Signs of Something New: When AI Learned to See and Act
Google launched Gemini in December 2023, showcasing their first truly multimodal model. Their initial demo video portrayed seamless conversations while drawing, showing objects, and engaging in natural interactions. The demo sparked imaginations but also controversy—Bloomberg later reported that the fluid voice interactions were dubbed afterward, and responses were generated from still images and text prompts.

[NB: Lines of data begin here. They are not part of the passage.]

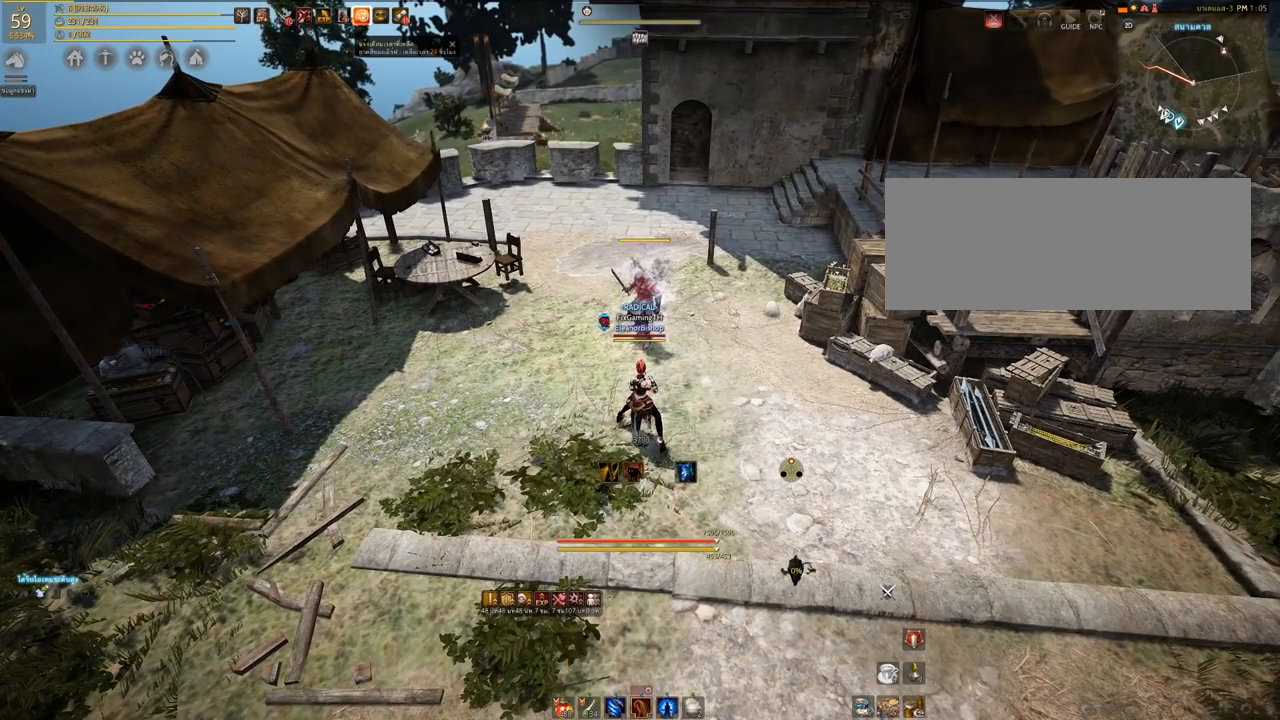
{"keys": [], "mouse": [], "events": []}
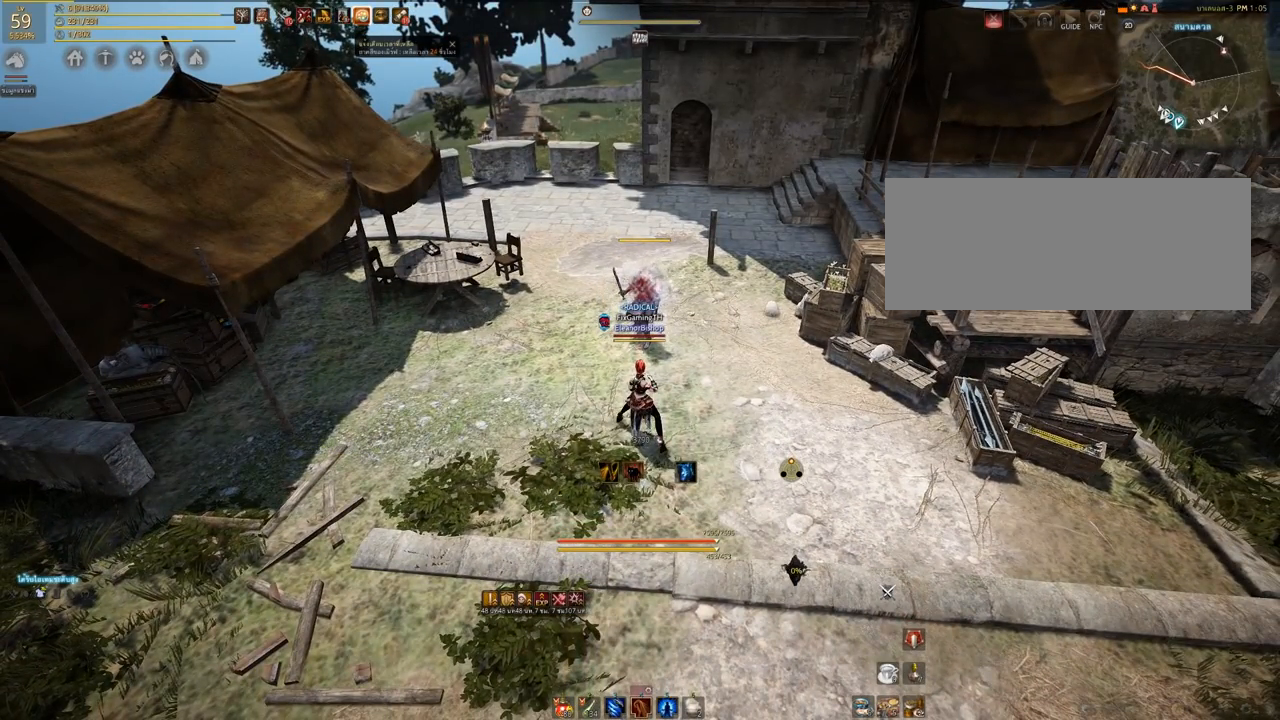
{"keys": [], "mouse": [], "events": []}
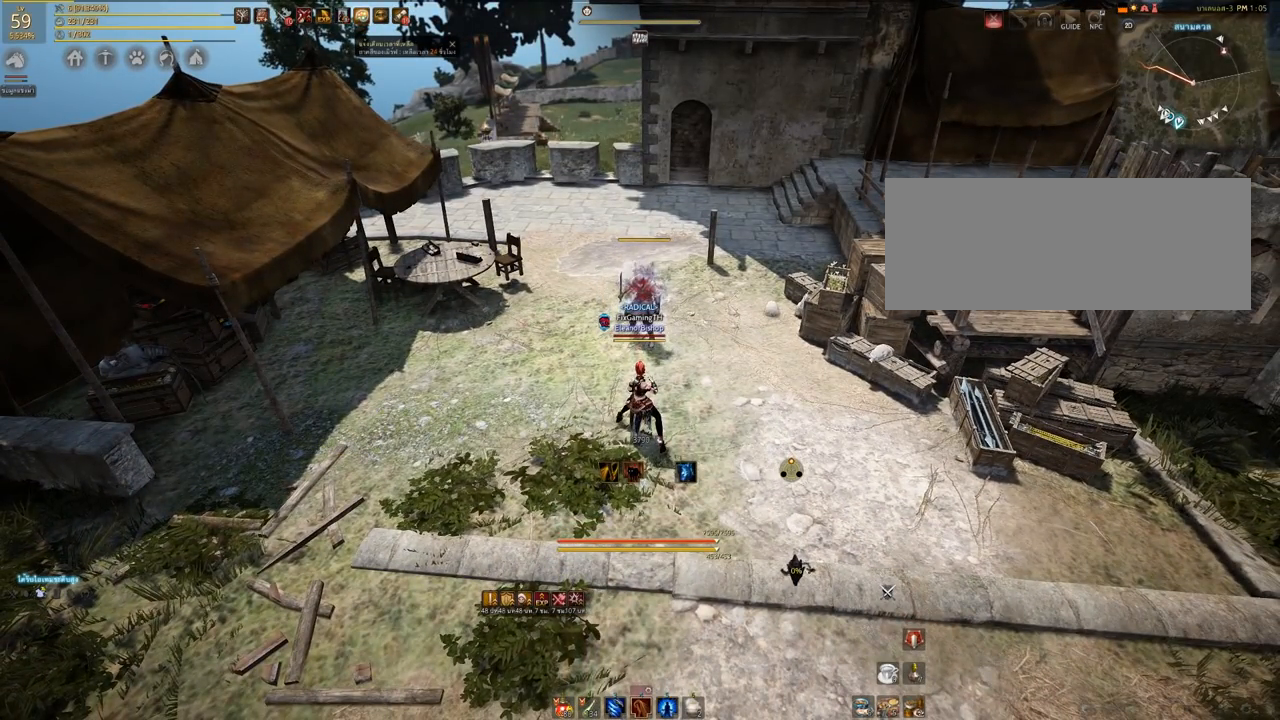
{"keys": [], "mouse": [], "events": []}
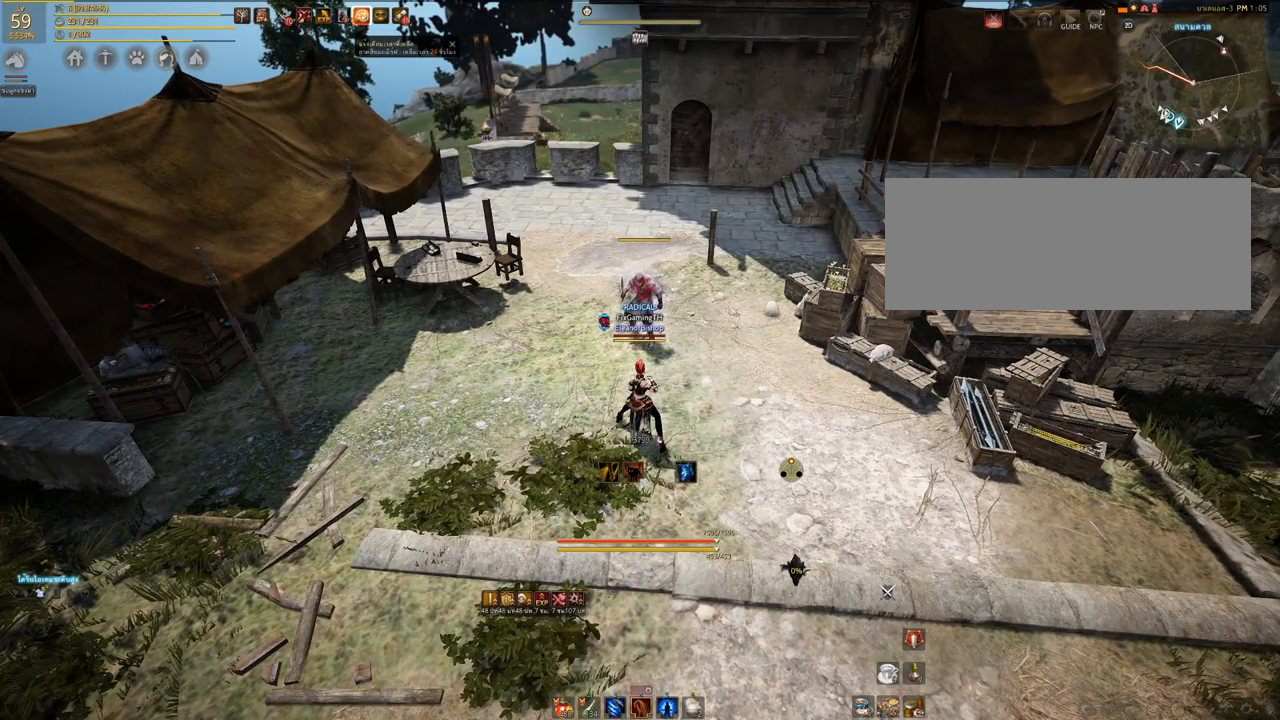
{"keys": [], "mouse": [], "events": []}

Google's subtle YouTube footnote admitted: "For the purposes of this demo, latency has been reduced and Gemini outputs have been shortened for brevity."
A year later, those ambitious demos have become reality. Google's Gemini 2.0 Flash now processes real-time video streams through Project Astra, enabling natural conversations while watching your screen or camera feed. OpenAI matched this capability, rolling out real-time video features for ChatGPT Plus, Team, and Pro users. Their Advanced Voice Mode with vision lets users point their phones at objects or share screens, receiving near-instantaneous responses.
These developments signal more than technical progress. They mark a shift in how AI systems engage with our world. These aren't just query-response tools or apps we access through an AI operating system. They're becoming collaborative agents that observe our context, understand our goals, and help us achieve them in real-time.
Emerging New Interface Paradigms
The von Neumann architecture that has dominated computing for decades established clear boundaries: computers receive input through specific channels (keyboard, mouse, camera) and provide output through others (screen, speakers). This architecture shaped not just how computers work, but how we think about human-computer interaction.
We've never had multimodal input and output capability like this before. Previous attempts at ambient computing, like Google Glass in 2013, failed because they could only handle specific, predefined tasks like navigation. Today's AI assistants can understand context and intent across domains.
Facebook's CTO Andrew Bosworth captured this shift in his end-of-year blog:
"We're right at the beginning of the S-curve for this entire product category, and there are endless opportunities ahead. One of the things I'm most excited about for 2025 is the evolution of AI assistants into tools that don't just respond to a prompt when you ask for help but can become a proactive helper as you go about your day"
The race to build this new interface is accelerating. Apple launched its $3,000 Vision Pro. OpenAI partnered with ex-Apple design chief Jon Ivey. Countless startups are exploring their own approaches. But the core innovation isn't just the hardware—it's the AI's ability to understand and respond to human context naturally.
Voice interfaces have already transformed how I interact with AI. I find myself speaking to my devices more naturally, and the responses feel increasingly fluid and contextual. Screen sharing and real-time vision could push these interactions even further. Instead of carefully crafting text prompts, we might simply show AI what we're trying to accomplish. These new interfaces have the potential to understand our intent and context in ways that feel more natural and intuitive than ever before.
This isn't just a new operating system or a new way to distribute apps. It's a reimagining of how humans and computers interact. As I wrap up my last article of 2024, I'm looking ahead to what promises to be a year of experimentation in 2025. The era of explicit commands—click here, type this, swipe that—could give way to something more intuitive, as AI systems learn to perceive and understand our world in increasingly sophisticated ways. There will be plenty to watch, analyze, and write about as this new interface paradigm takes shape.